Turning his head to look at her again, he said firmly, "It weren't about lookin' for a fuck, Joanne. I swear it. I know what a mate's all about. My parents... they're mates, good and strong. I want what they have; what they've always had. I just... didn't want someone like Karie, one'uh them 'once and done' things." Grimacing with disgust, he growled, "I could'uh gotten a fuck any time in Booty Bay, if that's all it was about. Bein' with her a week... sometimes it weren't fuckin', it was talkin'. And a lot of thinkin'." A half smile lifted one corner of his mouth. "Whores don't generally chat with yuh, and they sure as hell don't make you think about shit. Karie weren't no whore. And she made me think."

"What you thought... was that you wanted a companion," Joanne said.
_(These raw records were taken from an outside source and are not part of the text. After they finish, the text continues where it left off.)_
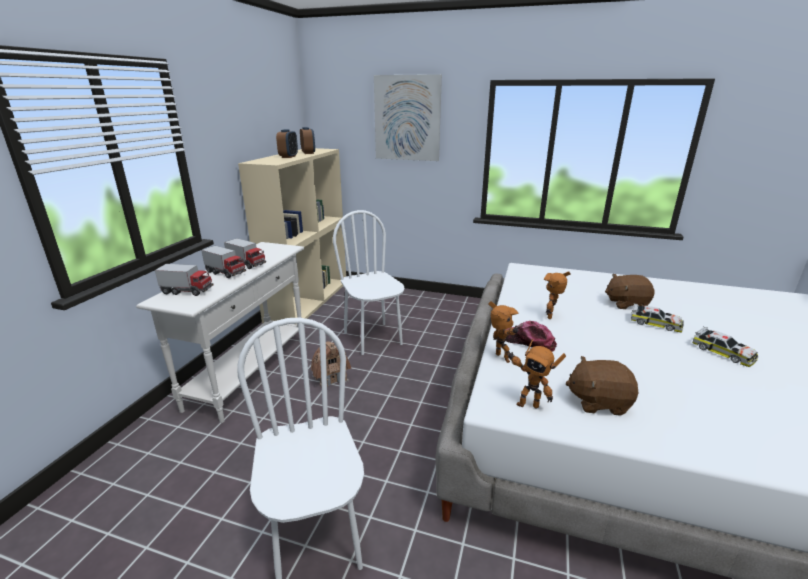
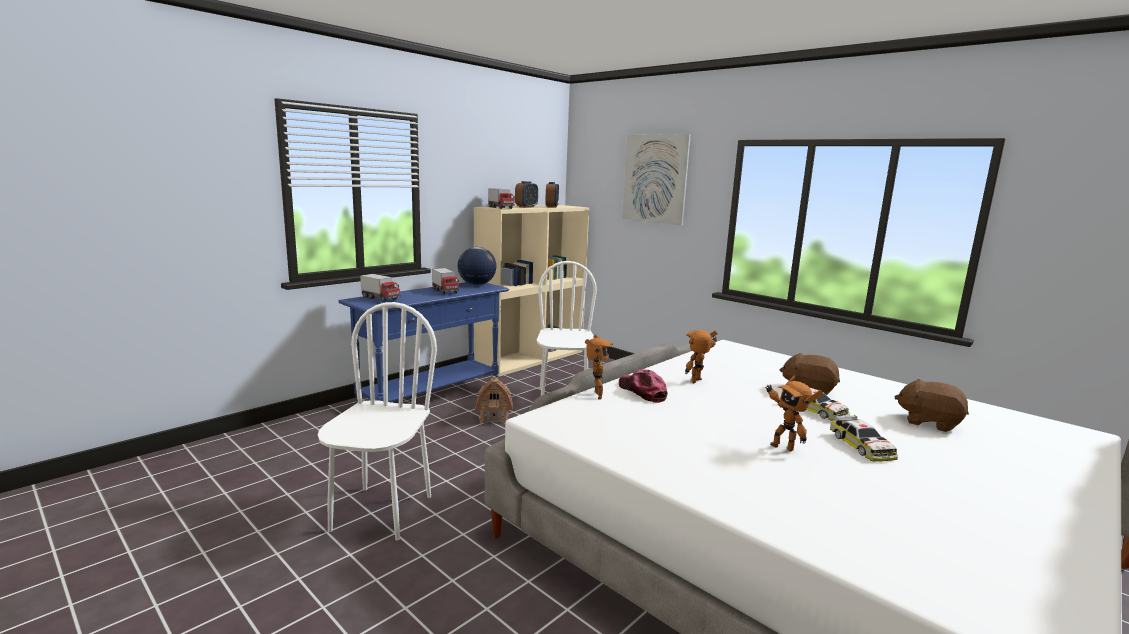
camera: 25 degrees right, 10 degrees down
white console table [136,242,304,423] -> blue console table [338,282,509,403]
toy truck [201,246,246,278] -> toy truck moved to [488,188,515,209]
toy robot [507,339,566,408] -> toy robot moved to [765,375,823,452]
brown plush toy [566,356,639,416] -> brown plush toy moved to [895,379,969,432]
none -> globe [458,247,496,285]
"Yeah," he acknowledged, settling once more on his back, his eyes on the ceiling again. "She made me see what I was missin'. What I didn't know I was supposed to be lookin' for 'til she showed me... what it could be like." Growling with frustration, he said, "I don't know how to say it. Probably just makin' it worse."

"No, I understand," she said. "She... treated you well."
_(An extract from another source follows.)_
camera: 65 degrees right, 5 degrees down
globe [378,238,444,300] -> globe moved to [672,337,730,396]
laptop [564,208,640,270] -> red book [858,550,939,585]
He nodded. "Wanted to know my name. Where my folk came from. What my pet's name was. If I'd ever been to Northrend." Grunting with amusement, he added, "Karie made me think she cared. Suppose she did, a bit. Made me feel... good. Down deep, not just... that kinduh good."
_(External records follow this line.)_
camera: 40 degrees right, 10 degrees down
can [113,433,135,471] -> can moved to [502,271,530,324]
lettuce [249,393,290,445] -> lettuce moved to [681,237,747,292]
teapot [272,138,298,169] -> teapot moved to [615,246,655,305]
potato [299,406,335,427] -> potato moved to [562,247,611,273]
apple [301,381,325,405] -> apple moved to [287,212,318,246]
Turning his head to look at Joanne, his heart ached, and he could not hold back. "Feels good, bein' with you. Even if you don't...," he began, then shook his head. "That don't matter. I'll get you outta this place in one piece, I promise."

"I know you will," she said softly. "Fentulk... I am glad you are with me."

He chuckled with bitter amusement. "Wouldn't leave you in a place like this. Sorry I had to bring you at all. There just ain't no other way to get home."

Though it was late and Joanne was exhausted, she wanted to talk with him all night. There was a comforting intimacy in it, their whispers in the dark. She felt closer to him now, having heard his side of things. He was a man in need of a companion, as she was a woman who longed for the same. Had the desire, the need stirred in her when he begged the men to spare her, to commit their foul deeds upon him instead? Or was it before, when he attempted casual humor though he'd been abused so badly he could barely stand?

Something about him was different, that much was certain. Something had moved her heart, and urged her hand. A path was laid out before her and she dared to set her foot upon it. Only now did she come to realize that he walked it as well.